** Document section **
The following is a lightly-edited transcript of MNI’s exclusive interview Monday with Fed Board Governor Stephen Miran.  

MNIHow do you see the economy evolving this year in terms of the two sides of the Fed’s mandate and what do you see as the appropriate central bank response to that outlook? 

Miran: I see the economy having entered the year with decent momentum, and expect the economy to continue to perform reasonably well, in part because the Fed is moving to a more appropriate stance. That said, I think there's more work that we have to do in moving towards an appropriate stance. 

It's pretty clear to me that underlying inflation has already been running pretty close to our target. I gave a speech on the subject in mid-December where I argued that most of the excess inflation over target is due to statistical quirks of the measuring process that relate to the housing inflation that we experienced several years ago that's just taking a very, very long time to normalize in the data, even though market rents have been running at a 1% rate for a couple of years now, and average tenant rents have caught up to new tenant rents, and due to what I think what are pretty nonsensical constructions for measuring financial services in the PCE inflation data. Once you extract from both of these distortions, underlying inflation is running at around 2.3%, which is basically with the noise of our target. 

If you look at the CPI data that came out after the last FOMC meeting in December, they came in much lower than people were expecting. It is true that that was biased partly down with respect to some special factors around housing and the way BLS treated the government shutdown. So that's true, but I think nevertheless, it's important that we pay attention to biases on both sides when we think about where inflation is and where shelter inflation is. I think it would be cherry picking to want to look through the December inflation data because of that bias in the shelter inflation calculations, without also adjusting for the fact that catch up appears to be just about done, with average tenant rents catching up to new tenant rents, and that we therefore should expect that overall shelter inflation will come down quickly now.

MNICan you explain why the convergence process you described (between market rents and measured shelter inflation) makes you expect even faster disinflation, and why that doesn't signal that maybe the disinflation process is kind of nearing an end?

Miran: The way that the BLS constructs the shelter inflation data and CPI, which then feed into PCE inflation, is that they're focused on the rents paid by all tenants, which makes sense, because we want to capture costs borne by all people in society. Now, if people reset their leases only infrequently, because, you know, you reset your lease maybe once a year for most people, when you renew, or only when you move homes, or even move out, or to start starting a household, whatever it is – it will take time for for the average, basically, to catch up to where market rents are right now, because market rents are showing you the price for a new lease. Therefore, there's a long period of time that it takes for the measured inflation data to catch up to where the actual market is, because most people are only resetting their lease infrequently. 

Now, for some reason, mostly relating to sample restrictions, the CPI rents have actually taken longer to catch down then a measure called average tenant rents, which is drawn from the same micro data as the CPI rents, but imposes some different sample restrictions to deal with missing data and problems like that, and obviously incorrect reads and other sort of standard, standard data issues.

** Listing **
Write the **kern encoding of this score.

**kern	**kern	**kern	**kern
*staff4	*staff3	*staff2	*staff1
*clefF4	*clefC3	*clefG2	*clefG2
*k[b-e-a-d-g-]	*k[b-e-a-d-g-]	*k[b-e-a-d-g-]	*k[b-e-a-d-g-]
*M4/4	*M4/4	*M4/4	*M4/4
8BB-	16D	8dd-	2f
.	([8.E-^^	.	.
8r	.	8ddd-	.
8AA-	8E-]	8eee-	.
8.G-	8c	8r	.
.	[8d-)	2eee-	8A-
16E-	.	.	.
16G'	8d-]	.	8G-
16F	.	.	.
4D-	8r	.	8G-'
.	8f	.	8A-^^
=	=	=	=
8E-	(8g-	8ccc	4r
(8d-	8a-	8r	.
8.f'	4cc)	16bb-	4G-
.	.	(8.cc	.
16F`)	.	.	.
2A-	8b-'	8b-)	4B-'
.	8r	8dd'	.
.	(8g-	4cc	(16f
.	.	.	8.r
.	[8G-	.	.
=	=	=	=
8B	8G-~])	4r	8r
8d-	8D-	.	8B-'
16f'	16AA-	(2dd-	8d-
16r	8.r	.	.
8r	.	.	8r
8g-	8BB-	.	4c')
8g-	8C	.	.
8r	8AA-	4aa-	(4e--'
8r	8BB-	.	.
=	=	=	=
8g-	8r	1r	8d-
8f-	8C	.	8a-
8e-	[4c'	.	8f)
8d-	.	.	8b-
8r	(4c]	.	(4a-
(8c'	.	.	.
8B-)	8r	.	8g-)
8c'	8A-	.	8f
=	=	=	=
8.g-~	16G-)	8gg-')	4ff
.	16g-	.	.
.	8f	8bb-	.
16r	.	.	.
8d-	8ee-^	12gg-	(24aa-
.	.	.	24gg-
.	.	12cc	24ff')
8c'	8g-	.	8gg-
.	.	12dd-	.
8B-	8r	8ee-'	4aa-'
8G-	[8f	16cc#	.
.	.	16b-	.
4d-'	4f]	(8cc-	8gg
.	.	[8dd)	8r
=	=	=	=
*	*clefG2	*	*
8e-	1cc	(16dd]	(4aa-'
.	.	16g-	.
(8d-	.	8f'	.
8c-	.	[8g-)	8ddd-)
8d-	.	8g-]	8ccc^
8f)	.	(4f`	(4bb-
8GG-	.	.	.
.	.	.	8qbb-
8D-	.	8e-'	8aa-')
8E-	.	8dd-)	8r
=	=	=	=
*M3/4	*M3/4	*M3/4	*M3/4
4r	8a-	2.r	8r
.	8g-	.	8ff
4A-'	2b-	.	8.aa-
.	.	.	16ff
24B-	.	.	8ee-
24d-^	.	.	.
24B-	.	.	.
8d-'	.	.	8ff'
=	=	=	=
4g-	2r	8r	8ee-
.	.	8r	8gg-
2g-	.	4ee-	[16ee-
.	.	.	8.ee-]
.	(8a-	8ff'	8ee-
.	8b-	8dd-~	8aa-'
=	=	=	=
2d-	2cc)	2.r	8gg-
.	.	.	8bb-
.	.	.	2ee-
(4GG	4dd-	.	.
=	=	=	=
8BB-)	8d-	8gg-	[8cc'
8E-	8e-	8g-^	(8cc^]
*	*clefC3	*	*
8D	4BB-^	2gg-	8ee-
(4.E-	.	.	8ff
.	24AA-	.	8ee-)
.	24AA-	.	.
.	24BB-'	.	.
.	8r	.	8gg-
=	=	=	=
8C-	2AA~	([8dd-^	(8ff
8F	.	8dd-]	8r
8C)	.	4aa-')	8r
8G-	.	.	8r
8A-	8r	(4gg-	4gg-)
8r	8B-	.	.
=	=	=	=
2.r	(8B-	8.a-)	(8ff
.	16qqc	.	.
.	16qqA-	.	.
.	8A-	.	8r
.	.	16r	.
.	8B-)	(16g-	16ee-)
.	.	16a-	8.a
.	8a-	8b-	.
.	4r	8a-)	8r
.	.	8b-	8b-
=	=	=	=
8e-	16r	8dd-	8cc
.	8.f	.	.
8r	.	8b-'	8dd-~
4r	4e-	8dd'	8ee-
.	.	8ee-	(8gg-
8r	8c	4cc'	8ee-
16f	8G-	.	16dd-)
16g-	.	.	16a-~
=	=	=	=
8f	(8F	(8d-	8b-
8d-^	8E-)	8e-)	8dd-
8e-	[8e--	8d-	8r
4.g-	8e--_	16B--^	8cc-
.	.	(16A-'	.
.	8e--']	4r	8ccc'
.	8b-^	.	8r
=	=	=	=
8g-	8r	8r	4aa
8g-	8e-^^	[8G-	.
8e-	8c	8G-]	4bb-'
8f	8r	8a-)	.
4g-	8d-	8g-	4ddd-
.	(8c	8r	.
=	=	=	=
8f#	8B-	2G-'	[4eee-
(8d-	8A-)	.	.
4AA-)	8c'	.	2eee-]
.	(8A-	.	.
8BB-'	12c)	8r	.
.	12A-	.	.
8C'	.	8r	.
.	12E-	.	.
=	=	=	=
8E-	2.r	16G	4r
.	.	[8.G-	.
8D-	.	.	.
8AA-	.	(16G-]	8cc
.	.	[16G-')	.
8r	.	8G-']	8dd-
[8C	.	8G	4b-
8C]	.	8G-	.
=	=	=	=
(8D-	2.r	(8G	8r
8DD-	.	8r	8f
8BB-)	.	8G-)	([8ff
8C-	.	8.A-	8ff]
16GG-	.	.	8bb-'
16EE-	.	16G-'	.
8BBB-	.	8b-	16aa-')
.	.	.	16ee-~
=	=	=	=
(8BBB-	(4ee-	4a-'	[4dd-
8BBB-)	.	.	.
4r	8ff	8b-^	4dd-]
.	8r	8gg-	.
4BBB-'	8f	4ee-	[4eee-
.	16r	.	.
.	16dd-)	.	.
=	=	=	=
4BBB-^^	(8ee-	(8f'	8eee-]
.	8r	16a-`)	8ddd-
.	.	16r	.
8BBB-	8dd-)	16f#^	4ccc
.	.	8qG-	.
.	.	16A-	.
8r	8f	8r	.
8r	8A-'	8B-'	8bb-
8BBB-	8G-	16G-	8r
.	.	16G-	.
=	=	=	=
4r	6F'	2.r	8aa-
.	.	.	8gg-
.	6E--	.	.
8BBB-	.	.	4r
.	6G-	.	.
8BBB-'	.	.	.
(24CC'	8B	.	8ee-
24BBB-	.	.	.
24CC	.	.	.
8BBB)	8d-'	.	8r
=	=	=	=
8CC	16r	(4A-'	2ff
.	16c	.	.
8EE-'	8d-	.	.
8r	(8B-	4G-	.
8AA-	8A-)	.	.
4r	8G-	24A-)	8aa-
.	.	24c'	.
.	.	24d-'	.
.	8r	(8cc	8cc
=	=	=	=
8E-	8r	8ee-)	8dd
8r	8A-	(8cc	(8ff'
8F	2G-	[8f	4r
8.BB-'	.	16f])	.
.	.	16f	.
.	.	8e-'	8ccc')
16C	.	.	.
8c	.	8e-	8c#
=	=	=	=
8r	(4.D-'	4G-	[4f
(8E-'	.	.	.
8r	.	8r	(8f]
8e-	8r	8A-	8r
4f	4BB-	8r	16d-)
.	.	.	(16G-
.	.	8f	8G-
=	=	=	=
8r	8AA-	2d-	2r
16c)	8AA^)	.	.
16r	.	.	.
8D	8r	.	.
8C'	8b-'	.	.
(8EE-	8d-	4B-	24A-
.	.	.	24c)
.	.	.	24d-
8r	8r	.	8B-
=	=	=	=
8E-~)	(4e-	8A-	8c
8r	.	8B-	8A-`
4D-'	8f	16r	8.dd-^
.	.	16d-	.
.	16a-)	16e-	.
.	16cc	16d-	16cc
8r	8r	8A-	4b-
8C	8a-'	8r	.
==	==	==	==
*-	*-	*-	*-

** Short exercise 1 **
In the Miran interview, what rate does Miran say underlying inflation is running at once the two distortions he describes are removed?
** Short exercise 2 **
Using the Miran interview, explain why measured shelter inflation takes a long time to catch up to market rents.
** Short exercise 3 **
Write the next part of the Miran interview, picking up right after its final sentence.

** Answer 1 **
Around 2.3%.

** Answer 2 **
The BLS measures the rents paid by all tenants, but most people reset their leases only infrequently, such as once a year at renewal or when they move. Market rents reflect the price of a new lease, so the average across all tenants takes a long time to reach where the actual market is.

** Answer 3 **
But because the average tenant rents appear finally to have caught up to new tenant rents, and because market rents have been running at a 1% rate for a couple of years, that gives me a lot of confidence that we're going to see CPI rents really start to decelerate in the near future. And this is something that's new, and that wasn't the case, say, 18 months ago, because average tenant rents have not caught up to new tenant rents. Market rents hadn't been showing a couple years worth of low inflation. There was not really a lot of confidence that the acceleration in measured CPI rents would really occur. And now I think we can have a lot of confidence, because these other two things have been going on for a while now. 

There was some concern that if market rents started picking up again, then you sort of extend the period that it takes for CPI rents to catch up to new rents. But that concern doesn't appear to be a reasonable concern right now, given what's going on in the labor market. So as a result of these things, I think it makes a lot of sense to expect a swifter deceleration in CPI rents, which again, also means PCE rents, because they flow through. And I'm not alone in this, I think Goldman has published on this a couple times the last couple months. I think a lot of other people have published on this as well. 

What I would like my colleagues to do is to recognize that this is in the pipeline and that what we look at when we look at measured PCE inflation is a bit of, you know, we're looking at a backward mirror, right? We're seeing data that were reflective of the housing situation in 2023, not data that are reflective of the housing situation now, let alone the housing situation in 2027 and because the monetary policy lags, really into making policy for 2027 not 2023. 

MNI: How are you looking at the employment side? We are gradually softening but we also have a growth backdrop that seems resilient and would suggest that the bottom is not going to fall out of employment. How do you reconcile those two?

Miran: I would say, I would say the labor market has been on a trajectory of gradual weakening, in large part because of Federal Reserve policy and with the unemployment rate having crept higher and with various survey measures showing a job market that increasingly favors employers, it seems clear where the where the trajectory is, and given the inflation outlook, it seems inappropriate for us to try and maintain the trajectory and push even farther.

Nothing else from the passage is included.